*** Opening DOCUMENT PASSAGE ***
Someone finally said this. There may be some similar issues such as pain, conformity, gender treatment by society, but amputating something is drastic!!!!!

MelissaEvans
10-12-2004, 01:59 AM
Wow... my thread got resurrected. =)

The feeling that ear piercing is a 1 and circ is a 10 is why I was so confused that my mom was OK with circ but not with piercing. It makes no sense whatsoever. On the other hand, she's starting to come around. She mentioned how with her second son, the nurses took him away from her and put him back on the circumstraint to let the wound air out. He was screaming bloody murder and she was ticked. When she related the story she commented, "it's bad enough he had to go through it in the first place..." I'm not sure if she was saying that to appease me (it was hard to offer too much sympathy when she told me she knowingly had her both her baby's genitals mutilated, she might have seen it on my face) or is she is genuinely feeling regret for having her sons cut. In any case, she's never tried to convince me to hurt my baby so I guess it could be a lot worse.

kavamamakava
10-12-2004, 02:17 AM
Yeah, you're right. They're both costmetic and painful and done without the permission of the owner of the body part. I guess I think ear peircing is pretty normal, but I wouldn't have done it to my kid if he ended up being a she. I think an anoying part of this conversation was that I wanted my ears peirced for a *long* time, but mom wouldn't let me until I was 12 and I could take care of 'em. (Like a 10 year old can't, but whatever, she had to be in control.) And just how she was OK with circ, but not this. A huge double standard protecting girls from something (I think) a good chunck of them do later (not that it's OK for mom to do it for them, please don't get me wrong) but not protecting a boy's genitals. Kinda rambling, I hope that makes sense. I think that most girls wouldn't be as mad about having their ears peirced later in life as men could be angry about missing part of their penis. And if the girl does get mad, she can just not wear earings and it's really hard to tell. It affects boys a lot more. Just my guess, I could be totally off base.

~Melissa
Right. Because earrings on a girl child are "slutty" and circumcision on a boy child is "clean". Whatever.
Signed,
The girl who asked and her mother let her get her nose pierced at age 4.

mermommy
10-12-2004, 09:53 AM
I can see where the comparsion comes in...both are cosmetic, both are painful and unnessocary.

Circ is much more damaging, IMO, but my reasons for not piercing my dd's ears are similar (on a smaller scale) to my reasons for not circ'ing any future boys. I don't want to make that decision for her.


ITA

ear piercing is a personal choice one can do or not.
It's entirely up to the family.

I'm sorry, I just find your phrasing highly ironic. By choosing to pierce your babies ear/ears they lose that ability to make that personal choice.
*** Closing DOCUMENT PASSAGE ***
*** Opening STORED DATA ***
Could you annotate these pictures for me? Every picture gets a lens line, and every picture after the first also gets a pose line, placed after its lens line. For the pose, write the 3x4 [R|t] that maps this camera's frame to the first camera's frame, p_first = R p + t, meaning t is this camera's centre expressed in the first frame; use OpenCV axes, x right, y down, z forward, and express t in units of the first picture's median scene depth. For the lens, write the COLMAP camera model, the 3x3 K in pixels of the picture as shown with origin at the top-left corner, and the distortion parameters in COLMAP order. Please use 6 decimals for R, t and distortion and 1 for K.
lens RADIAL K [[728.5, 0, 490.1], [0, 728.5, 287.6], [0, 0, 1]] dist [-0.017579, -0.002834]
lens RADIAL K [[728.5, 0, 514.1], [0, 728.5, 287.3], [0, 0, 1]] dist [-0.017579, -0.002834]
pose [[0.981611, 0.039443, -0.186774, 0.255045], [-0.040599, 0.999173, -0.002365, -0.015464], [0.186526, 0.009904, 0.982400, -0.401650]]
*** Closing STORED DATA ***
### PROBLEM REQUIREMENTS
In the forum thread on ear piercing and circumcision, why does the last poster find the phrasing "ear piercing is a personal choice one can do or not" ironic? Answer in one to three sentences.

### RESPONSE AREA
The poster finds it ironic because when parents choose to pierce a baby's ears, the child loses the ability to make that personal choice.